_WHAT TO PRODUCE_:
Where the material below has a line containing "index mcp: (663, 723)", start repeating exactly, and keep going through the line containing "ring dip: (773, 584)", with no other lines.

▼

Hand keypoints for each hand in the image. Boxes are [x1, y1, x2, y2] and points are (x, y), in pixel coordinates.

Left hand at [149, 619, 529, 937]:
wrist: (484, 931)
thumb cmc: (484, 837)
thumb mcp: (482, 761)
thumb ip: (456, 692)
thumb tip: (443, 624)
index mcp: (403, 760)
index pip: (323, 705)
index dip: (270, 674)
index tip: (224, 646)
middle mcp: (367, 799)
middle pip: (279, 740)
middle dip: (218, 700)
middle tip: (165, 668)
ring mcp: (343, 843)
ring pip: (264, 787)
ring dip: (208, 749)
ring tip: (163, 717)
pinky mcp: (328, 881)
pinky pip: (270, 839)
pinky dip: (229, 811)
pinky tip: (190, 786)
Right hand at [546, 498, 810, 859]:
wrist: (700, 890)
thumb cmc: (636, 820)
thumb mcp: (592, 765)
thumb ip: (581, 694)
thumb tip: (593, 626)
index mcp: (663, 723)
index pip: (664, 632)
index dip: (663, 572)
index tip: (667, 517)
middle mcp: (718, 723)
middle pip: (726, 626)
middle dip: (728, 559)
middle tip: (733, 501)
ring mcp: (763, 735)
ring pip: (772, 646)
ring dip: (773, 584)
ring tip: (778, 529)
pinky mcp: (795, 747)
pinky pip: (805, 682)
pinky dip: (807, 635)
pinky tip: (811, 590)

▲
▼

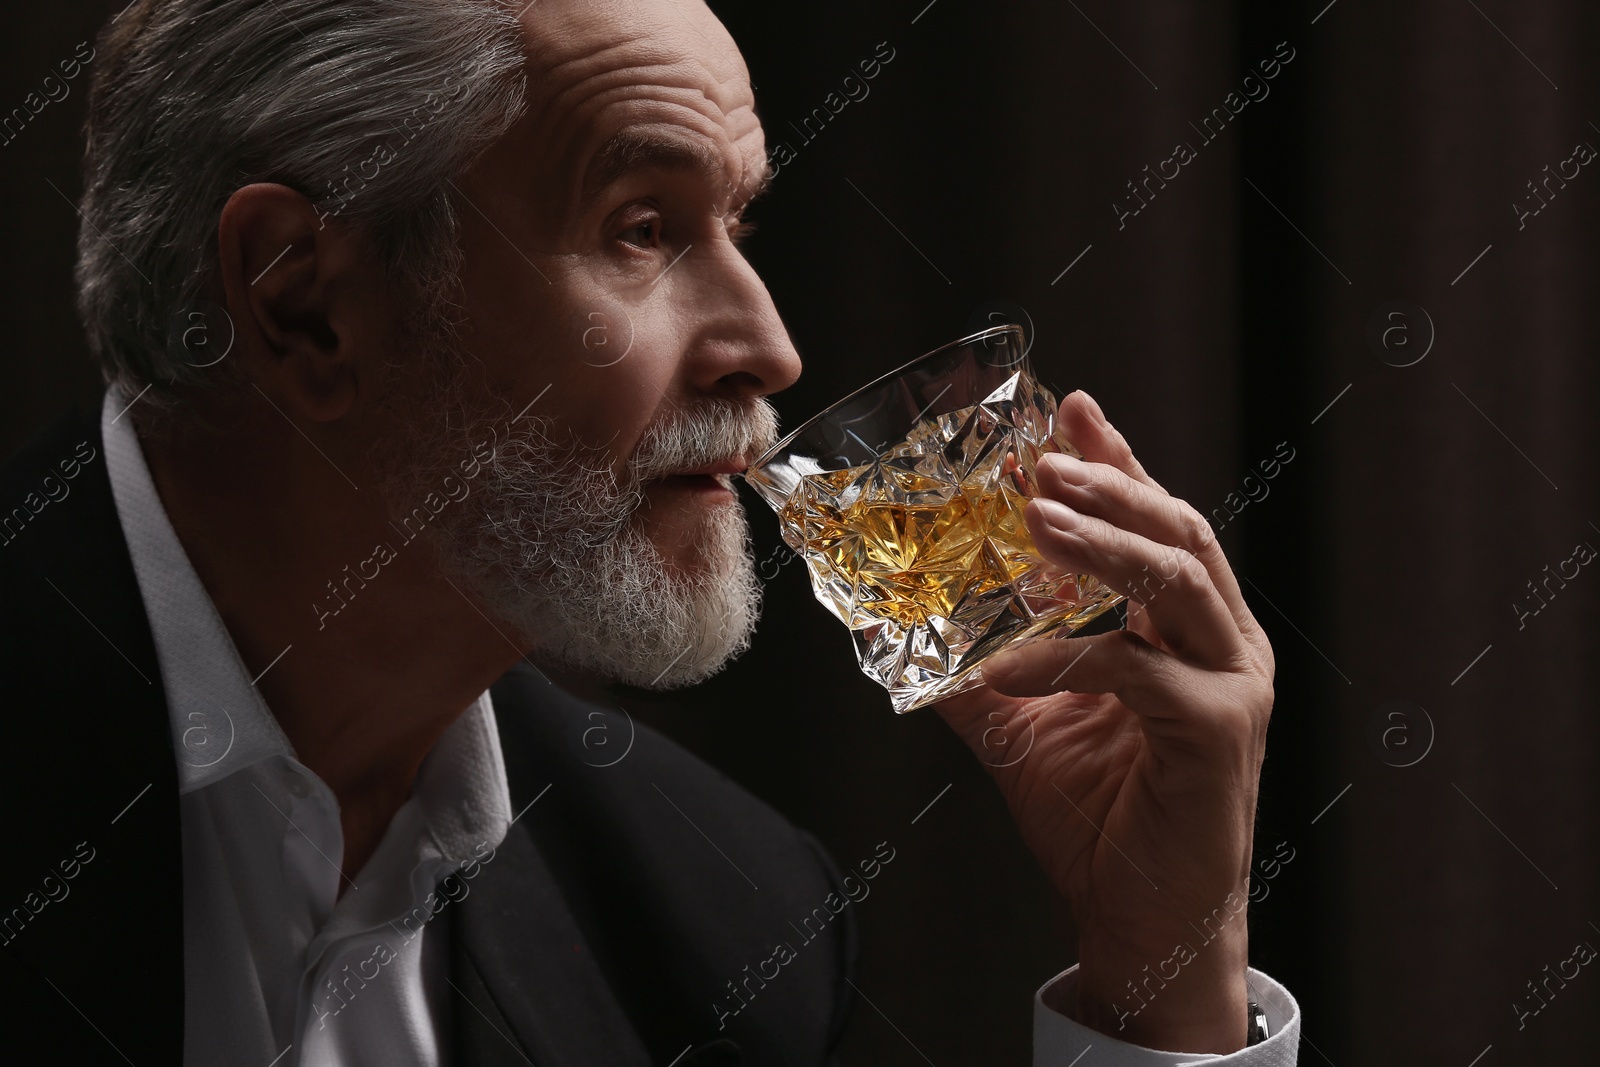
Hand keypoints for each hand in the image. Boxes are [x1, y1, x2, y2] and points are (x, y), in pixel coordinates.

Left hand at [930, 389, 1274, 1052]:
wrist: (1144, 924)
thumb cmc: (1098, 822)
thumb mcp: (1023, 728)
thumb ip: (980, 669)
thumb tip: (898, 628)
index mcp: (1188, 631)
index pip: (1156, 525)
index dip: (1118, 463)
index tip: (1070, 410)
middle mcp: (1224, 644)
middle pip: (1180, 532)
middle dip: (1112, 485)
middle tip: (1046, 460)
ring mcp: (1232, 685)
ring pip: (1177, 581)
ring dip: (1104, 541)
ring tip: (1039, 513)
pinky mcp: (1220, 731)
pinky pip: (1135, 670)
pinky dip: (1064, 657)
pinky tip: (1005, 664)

▲
▼

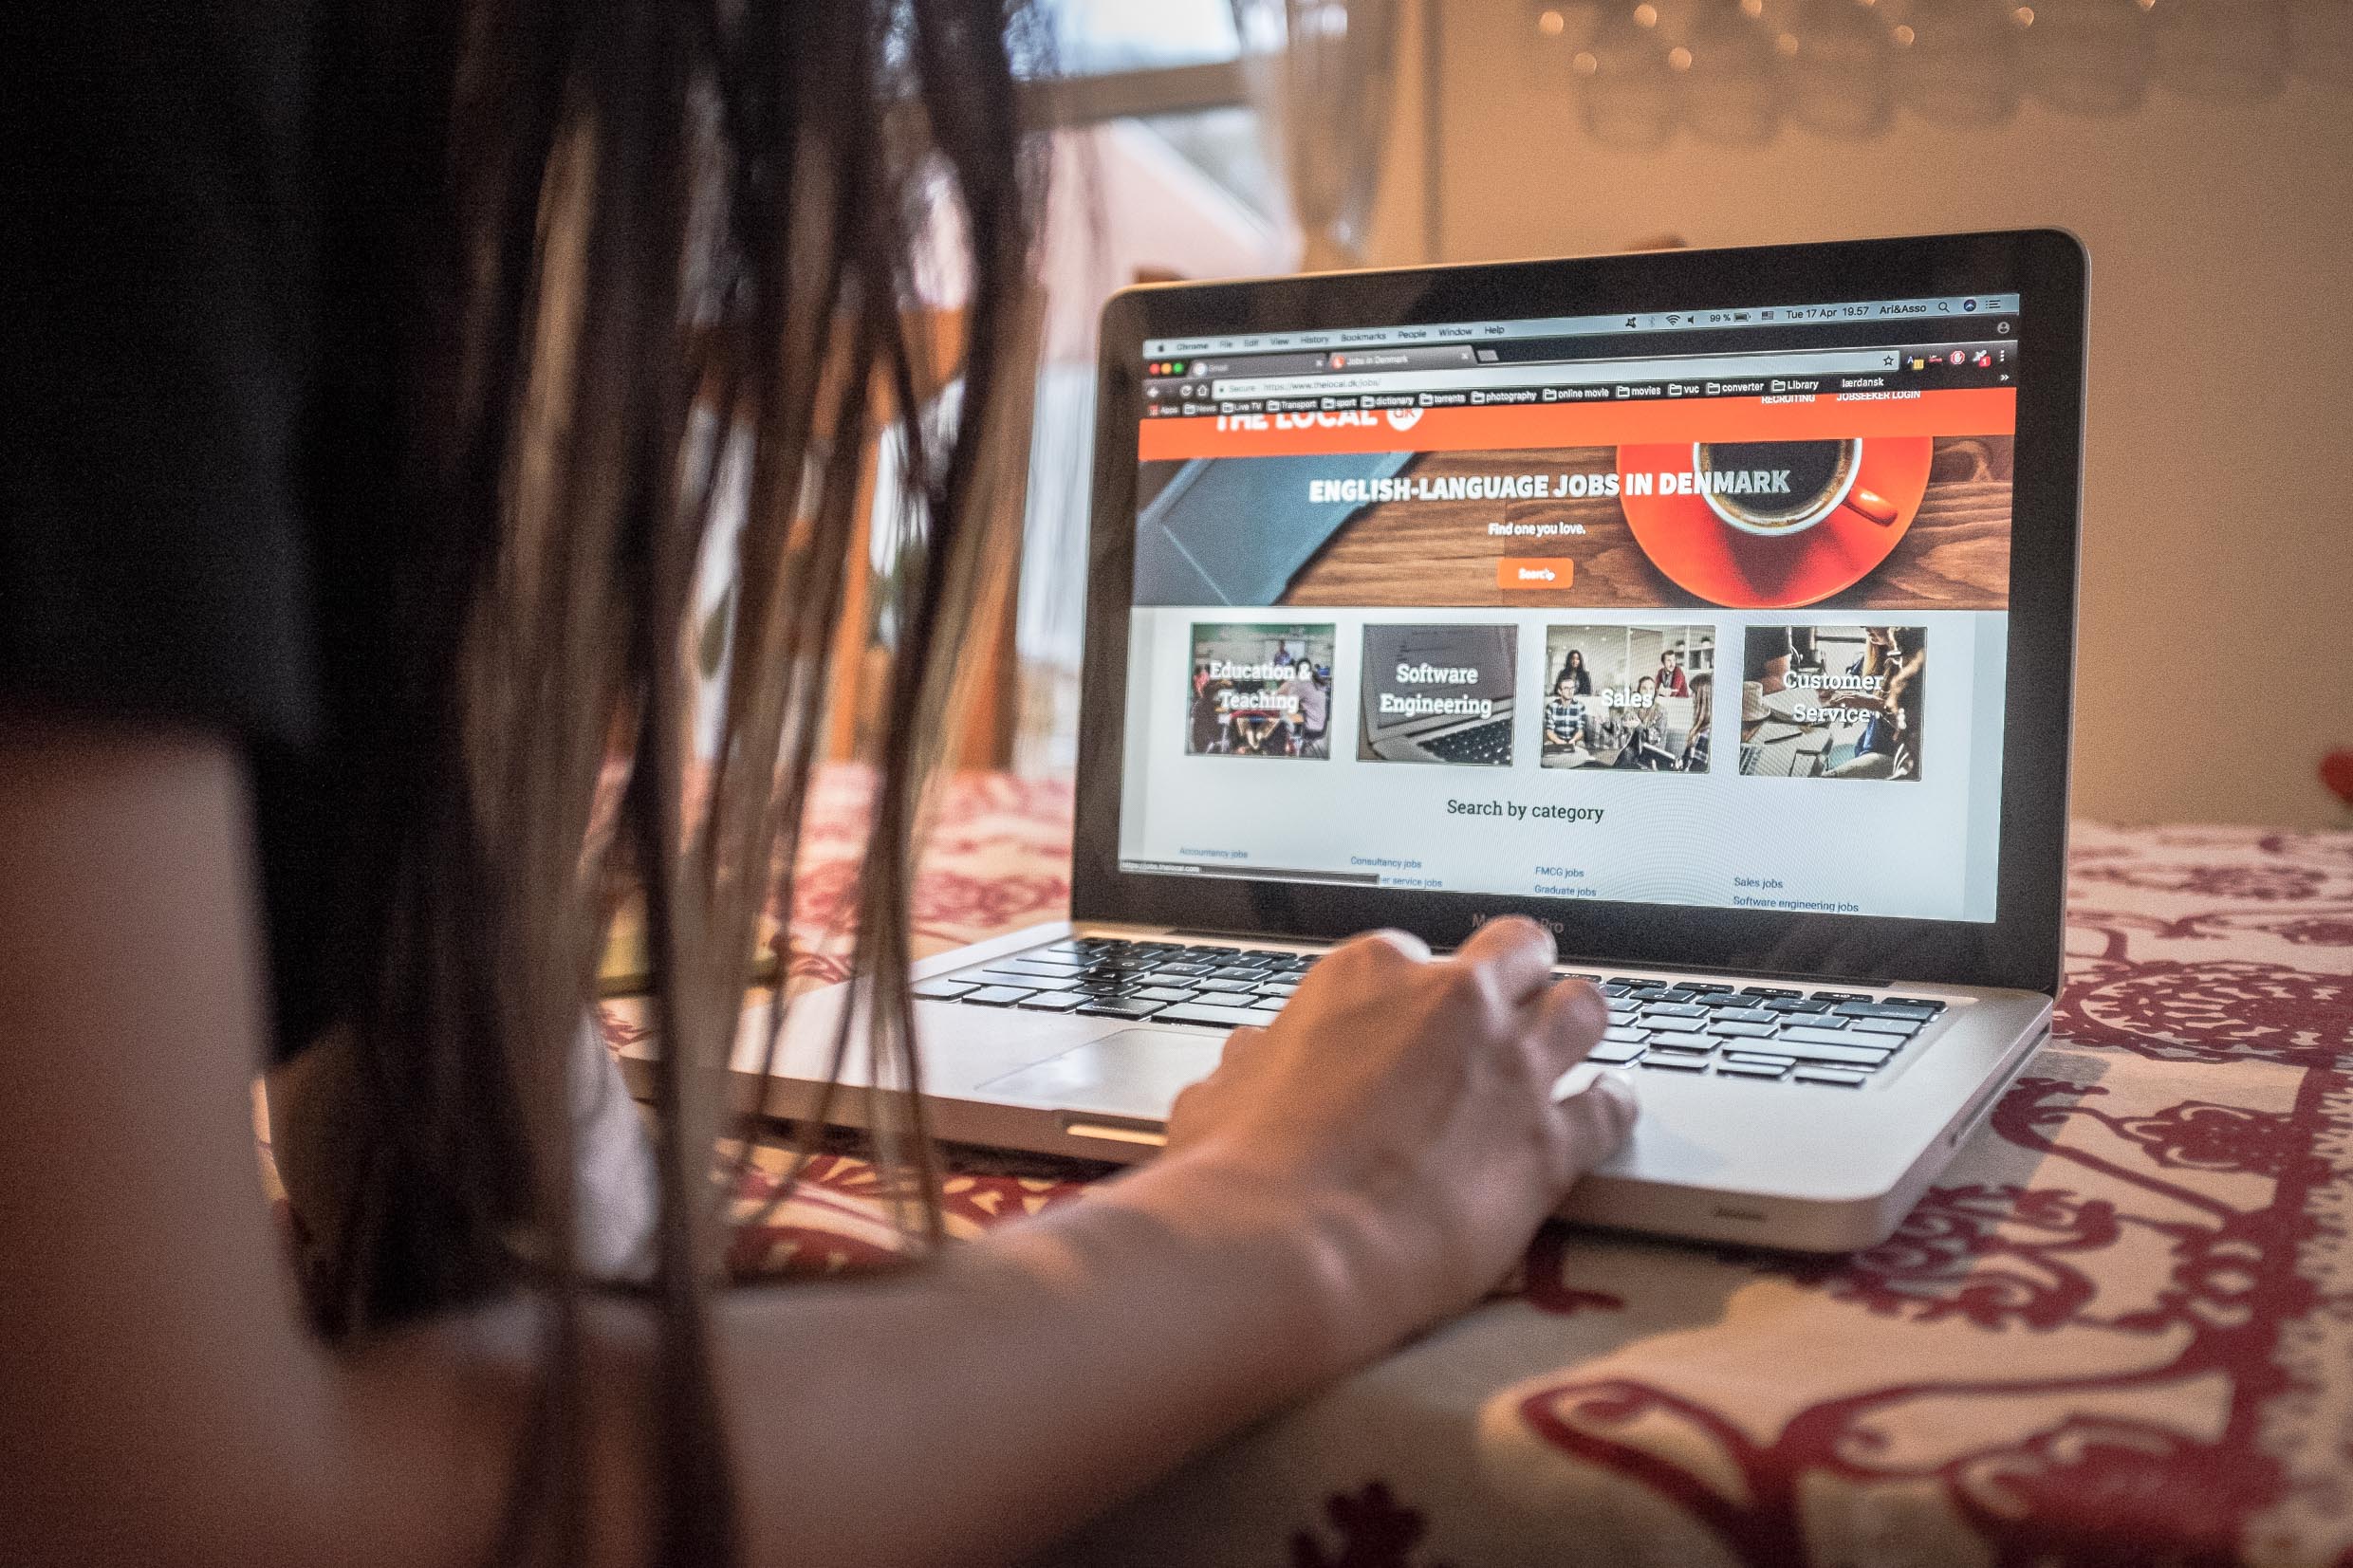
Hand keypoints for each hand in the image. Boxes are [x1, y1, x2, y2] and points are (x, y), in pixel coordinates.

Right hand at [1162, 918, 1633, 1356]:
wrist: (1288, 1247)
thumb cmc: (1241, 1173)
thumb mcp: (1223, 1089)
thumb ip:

▲

_TASK RESULT_:
index mcp: (663, 723)
index pip: (664, 632)
index dip: (663, 572)
index tip: (667, 517)
middle mcp: (718, 723)
middle pip: (726, 626)
middle dip: (728, 559)
middle tip: (733, 501)
ring mcp: (763, 735)
ring pip: (772, 646)
ring dip: (773, 584)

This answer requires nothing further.